So here's pre-Jackie's His & Hers, at some point in the early 80s.
Too bad the text blocks a crucial part of the picture.
Over the course of the week I usually run into Cooky -the former longshoreman who lives nearby on Fifth - at least a couple of times. This always puts me in a good mood. Usually he's right in the same spot, the Timboo's/Skylark corner, watching the scene or chatting to friends as they pass by. Sometimes I'll see him elsewhere, but always within a three or four block radius. Cooky turned 80 this year, and has had a lot of health problems of late, but is relentlessly upbeat and a treat to talk to. And just to listen to: Cooky has an older city accent that you rarely hear round here anymore. More like something you'd hear in a film or radio clip from the '40s or '50s,, or imagine in your head as you read a Joseph Mitchell story. Oh a grand accent. The other day we talked bars, and Cooky said he used to get down to Sunny's when he was younger, when it was a busier, working man's kind of a place. Jackie's imminent closure came up too, and he said it was just about the last bar around here where someone short of money could be sure of drinks and something to eat.

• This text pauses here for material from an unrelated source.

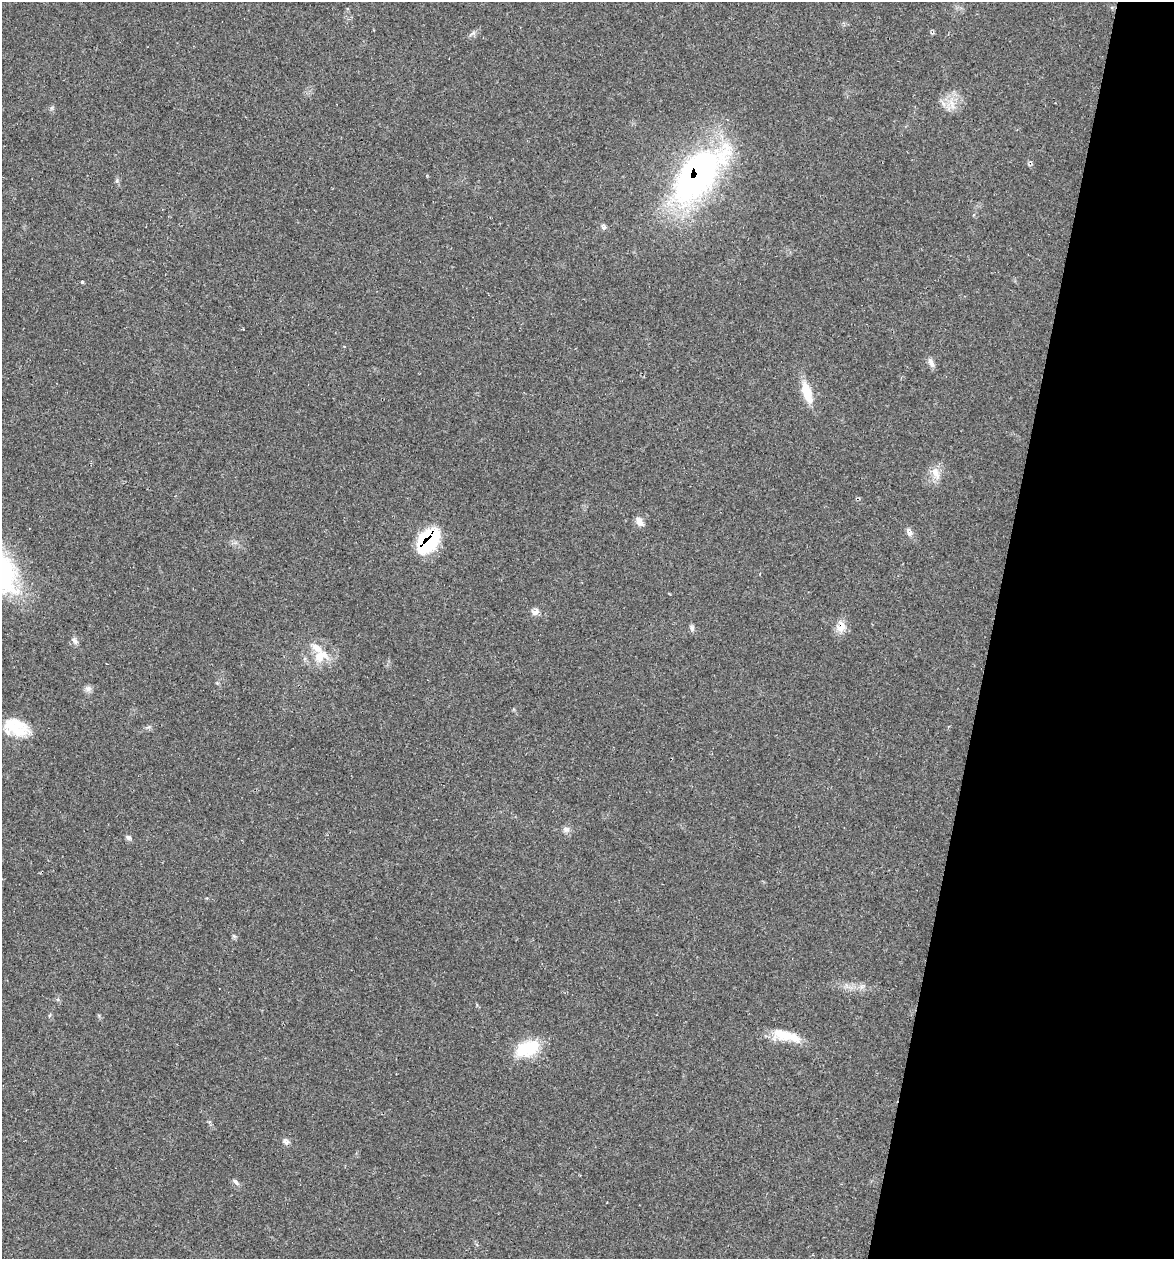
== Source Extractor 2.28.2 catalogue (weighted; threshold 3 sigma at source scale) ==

He said just about all the old bars along Fifth, whatever their reputation, used to look out for the hungry and thirsty, but with Jackie's gone, that would be it. Timboo's had been that kind of a place, generous with the food, and willing to overlook payment for a few drinks. He said there were a few selfish types, including one Timboo's regular who'd sooner give leftover pizza to his dogs, or even stub his smokes out in it, than share it, but most people were good-hearted. Hard times were understood . Chuckling, he said he'd once watched from his window and counted fifteen freeloaders make their way, one by one, into the bar. This sounded like an unreasonable burden for even the most generous of businesses & patrons.